ASSIGNMENT. From the records below, print exactly the lines starting at the one containing "stained with a" and ending at the one containing "staining of glioma", ends included, and nothing else.

SUPPLIED RECORDS.
==================================================

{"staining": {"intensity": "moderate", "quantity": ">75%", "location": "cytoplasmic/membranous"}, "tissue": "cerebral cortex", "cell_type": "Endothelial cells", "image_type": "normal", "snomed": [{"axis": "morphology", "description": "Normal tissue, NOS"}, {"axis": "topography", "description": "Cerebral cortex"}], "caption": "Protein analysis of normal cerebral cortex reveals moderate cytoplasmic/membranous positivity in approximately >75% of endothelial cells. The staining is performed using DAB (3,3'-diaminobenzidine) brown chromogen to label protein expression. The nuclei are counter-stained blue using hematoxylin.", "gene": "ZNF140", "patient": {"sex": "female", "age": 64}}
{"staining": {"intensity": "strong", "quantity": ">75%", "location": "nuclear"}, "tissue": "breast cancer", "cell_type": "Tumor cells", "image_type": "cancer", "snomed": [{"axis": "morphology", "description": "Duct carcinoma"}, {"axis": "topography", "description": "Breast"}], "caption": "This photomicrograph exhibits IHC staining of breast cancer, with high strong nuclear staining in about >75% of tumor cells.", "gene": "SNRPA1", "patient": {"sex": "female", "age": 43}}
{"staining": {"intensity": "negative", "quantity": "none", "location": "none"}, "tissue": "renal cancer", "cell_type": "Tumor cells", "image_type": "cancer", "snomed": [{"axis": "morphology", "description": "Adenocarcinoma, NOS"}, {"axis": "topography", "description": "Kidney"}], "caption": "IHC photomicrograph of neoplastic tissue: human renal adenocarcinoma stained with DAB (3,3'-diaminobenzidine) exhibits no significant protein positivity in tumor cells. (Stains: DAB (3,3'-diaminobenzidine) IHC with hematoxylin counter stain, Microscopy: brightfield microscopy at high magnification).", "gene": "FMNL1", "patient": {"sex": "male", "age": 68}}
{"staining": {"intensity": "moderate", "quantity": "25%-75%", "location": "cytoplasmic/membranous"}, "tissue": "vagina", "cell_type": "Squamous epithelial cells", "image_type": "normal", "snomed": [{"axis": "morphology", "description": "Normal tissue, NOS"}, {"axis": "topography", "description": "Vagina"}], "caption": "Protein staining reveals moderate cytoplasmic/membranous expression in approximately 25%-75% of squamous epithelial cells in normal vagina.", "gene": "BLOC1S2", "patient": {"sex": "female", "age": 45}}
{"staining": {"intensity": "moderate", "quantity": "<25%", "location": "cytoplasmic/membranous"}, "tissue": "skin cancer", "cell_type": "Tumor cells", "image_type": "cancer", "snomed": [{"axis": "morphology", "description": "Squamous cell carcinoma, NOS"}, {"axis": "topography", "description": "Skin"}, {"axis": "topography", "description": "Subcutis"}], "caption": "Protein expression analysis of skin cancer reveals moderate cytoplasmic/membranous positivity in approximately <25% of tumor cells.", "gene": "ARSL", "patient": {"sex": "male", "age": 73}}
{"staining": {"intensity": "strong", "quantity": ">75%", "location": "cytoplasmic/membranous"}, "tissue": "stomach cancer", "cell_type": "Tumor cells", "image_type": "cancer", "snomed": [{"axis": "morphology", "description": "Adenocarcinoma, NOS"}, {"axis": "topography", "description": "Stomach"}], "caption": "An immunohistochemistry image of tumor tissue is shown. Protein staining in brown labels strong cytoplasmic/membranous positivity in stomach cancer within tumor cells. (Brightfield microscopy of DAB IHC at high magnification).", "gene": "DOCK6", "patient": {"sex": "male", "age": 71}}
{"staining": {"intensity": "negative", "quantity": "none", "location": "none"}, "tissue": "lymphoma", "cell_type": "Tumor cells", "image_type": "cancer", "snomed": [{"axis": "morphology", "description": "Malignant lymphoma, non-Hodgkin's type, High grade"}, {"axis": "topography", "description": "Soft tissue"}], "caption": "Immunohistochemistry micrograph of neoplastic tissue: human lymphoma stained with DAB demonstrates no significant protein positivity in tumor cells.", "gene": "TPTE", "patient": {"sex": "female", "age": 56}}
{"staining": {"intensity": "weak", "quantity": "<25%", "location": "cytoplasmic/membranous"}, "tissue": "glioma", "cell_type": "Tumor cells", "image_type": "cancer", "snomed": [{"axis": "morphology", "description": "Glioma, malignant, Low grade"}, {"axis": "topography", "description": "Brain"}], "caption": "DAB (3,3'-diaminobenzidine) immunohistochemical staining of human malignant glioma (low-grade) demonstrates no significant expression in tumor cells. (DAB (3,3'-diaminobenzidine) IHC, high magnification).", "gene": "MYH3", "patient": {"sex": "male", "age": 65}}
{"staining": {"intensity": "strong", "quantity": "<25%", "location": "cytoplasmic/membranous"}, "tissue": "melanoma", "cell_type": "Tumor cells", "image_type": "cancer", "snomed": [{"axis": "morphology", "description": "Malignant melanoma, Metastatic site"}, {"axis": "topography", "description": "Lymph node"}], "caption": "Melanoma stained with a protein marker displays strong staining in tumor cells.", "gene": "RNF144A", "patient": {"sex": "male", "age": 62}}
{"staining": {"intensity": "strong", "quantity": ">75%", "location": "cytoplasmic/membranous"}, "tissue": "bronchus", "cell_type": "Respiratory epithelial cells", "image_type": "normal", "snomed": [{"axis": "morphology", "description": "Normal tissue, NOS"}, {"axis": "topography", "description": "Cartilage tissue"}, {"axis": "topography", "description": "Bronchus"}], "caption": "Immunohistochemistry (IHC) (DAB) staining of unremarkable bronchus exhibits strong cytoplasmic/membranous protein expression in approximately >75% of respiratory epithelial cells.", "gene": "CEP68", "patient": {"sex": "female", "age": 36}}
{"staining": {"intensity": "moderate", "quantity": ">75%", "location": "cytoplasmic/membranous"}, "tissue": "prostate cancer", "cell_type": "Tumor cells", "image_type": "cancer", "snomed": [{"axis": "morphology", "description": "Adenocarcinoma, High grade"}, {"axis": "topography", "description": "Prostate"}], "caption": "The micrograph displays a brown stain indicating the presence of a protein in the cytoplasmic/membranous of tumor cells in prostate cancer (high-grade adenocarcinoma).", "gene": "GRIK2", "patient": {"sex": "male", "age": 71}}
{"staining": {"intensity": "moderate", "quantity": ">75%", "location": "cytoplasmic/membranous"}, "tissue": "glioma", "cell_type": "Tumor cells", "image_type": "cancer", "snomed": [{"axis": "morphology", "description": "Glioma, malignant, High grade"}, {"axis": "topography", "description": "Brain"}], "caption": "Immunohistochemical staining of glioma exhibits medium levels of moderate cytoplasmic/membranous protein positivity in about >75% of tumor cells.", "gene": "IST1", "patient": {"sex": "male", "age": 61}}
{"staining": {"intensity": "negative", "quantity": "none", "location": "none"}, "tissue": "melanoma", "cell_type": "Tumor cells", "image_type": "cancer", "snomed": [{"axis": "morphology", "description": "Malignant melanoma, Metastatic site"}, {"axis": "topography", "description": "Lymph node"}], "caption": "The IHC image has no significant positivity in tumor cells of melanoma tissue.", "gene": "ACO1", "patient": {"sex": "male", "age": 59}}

==================================================

WRITTEN SOLUTION.
{"staining": {"intensity": "strong", "quantity": "<25%", "location": "cytoplasmic/membranous"}, "tissue": "melanoma", "cell_type": "Tumor cells", "image_type": "cancer", "snomed": [{"axis": "morphology", "description": "Malignant melanoma, Metastatic site"}, {"axis": "topography", "description": "Lymph node"}], "caption": "Melanoma stained with a protein marker displays strong staining in tumor cells.", "gene": "RNF144A", "patient": {"sex": "male", "age": 62}}
{"staining": {"intensity": "strong", "quantity": ">75%", "location": "cytoplasmic/membranous"}, "tissue": "bronchus", "cell_type": "Respiratory epithelial cells", "image_type": "normal", "snomed": [{"axis": "morphology", "description": "Normal tissue, NOS"}, {"axis": "topography", "description": "Cartilage tissue"}, {"axis": "topography", "description": "Bronchus"}], "caption": "Immunohistochemistry (IHC) (DAB) staining of unremarkable bronchus exhibits strong cytoplasmic/membranous protein expression in approximately >75% of respiratory epithelial cells.", "gene": "CEP68", "patient": {"sex": "female", "age": 36}}
{"staining": {"intensity": "moderate", "quantity": ">75%", "location": "cytoplasmic/membranous"}, "tissue": "prostate cancer", "cell_type": "Tumor cells", "image_type": "cancer", "snomed": [{"axis": "morphology", "description": "Adenocarcinoma, High grade"}, {"axis": "topography", "description": "Prostate"}], "caption": "The micrograph displays a brown stain indicating the presence of a protein in the cytoplasmic/membranous of tumor cells in prostate cancer (high-grade adenocarcinoma).", "gene": "GRIK2", "patient": {"sex": "male", "age": 71}}
{"staining": {"intensity": "moderate", "quantity": ">75%", "location": "cytoplasmic/membranous"}, "tissue": "glioma", "cell_type": "Tumor cells", "image_type": "cancer", "snomed": [{"axis": "morphology", "description": "Glioma, malignant, High grade"}, {"axis": "topography", "description": "Brain"}], "caption": "Immunohistochemical staining of glioma exhibits medium levels of moderate cytoplasmic/membranous protein positivity in about >75% of tumor cells.", "gene": "IST1", "patient": {"sex": "male", "age": 61}}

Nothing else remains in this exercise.